Of course, we always marvel at how the media manages to focus on the one grain of potential good news in any economic story, while managing to ignore the other 99% of bad news. So much gets swept right past the harried US public. Take for example the Retail Sales report issued just last week. On Thursday of last week, the Department of Commerce announced that Retail Sales for May 2008 grew by 1% versus April, and grew by 2.5% compared with year earlier (May 2007) data. At first blush, many economists heralded the better than expected data as a sign that US Consumers, freshly in receipt of some $41 Billion in government stimulus payment checks, were dutifully spending their new found riches at the stores and malls of the United States.
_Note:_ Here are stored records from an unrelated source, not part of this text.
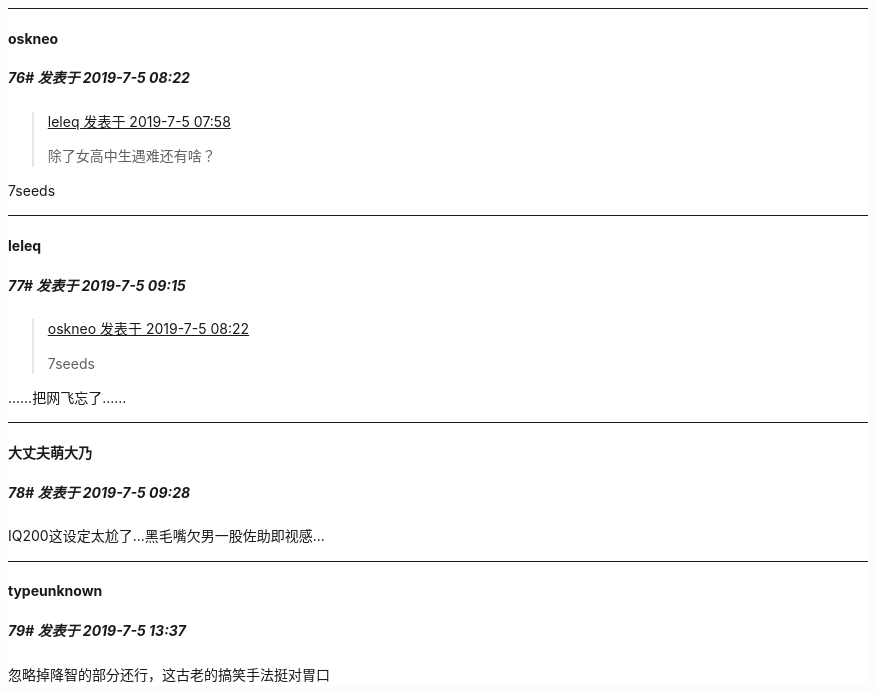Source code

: 





-----

####  oskneo  
##### 76#       发表于 2019-7-5 08:22



<blockquote><a href="httphttps://bbs.saraba1st.com/2b/forum.php?mod=redirect&amp;goto=findpost&amp;pid=44391576&amp;ptid=1808621" target="_blank">leleq 发表于 2019-7-5 07:58</a>

除了女高中生遇难还有啥？</blockquote>
7seeds







-----

####  leleq  
##### 77#       发表于 2019-7-5 09:15



<blockquote><a href="httphttps://bbs.saraba1st.com/2b/forum.php?mod=redirect&amp;goto=findpost&amp;pid=44391736&amp;ptid=1808621" target="_blank">oskneo 发表于 2019-7-5 08:22</a>

7seeds</blockquote>
……把网飞忘了……







-----

####  大丈夫萌大乃  
##### 78#       发表于 2019-7-5 09:28




IQ200这设定太尬了...黑毛嘴欠男一股佐助即视感...







-----

####  typeunknown  
##### 79#       发表于 2019-7-5 13:37




忽略掉降智的部分还行，这古老的搞笑手法挺对胃口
This report came on the back of a reported surge of 1.80% in retail sales in April, leading some to wonder,
if Retail Sales are doing so well, how could the United States possibly be in a recession?.....
Now before going on, I want to be exceptionally clear.
Over the years both myself and others have written about the utterly ridiculous process of reporting inflation known as ‘Core’ Inflation, which excludes Food and Energy. Originally designed to supposedly ‘smooth out’ and detect the underlying trend of inflation, the over focus on ‘Core Inflation’ has become perhaps the most absurd concept that has ever besieged the ‘science’ of economics. After all,
we all have to eat and we all have to get around, so if Food and Energy prices are spiking, in the real world this is where we all live and this affects us all in a profound way.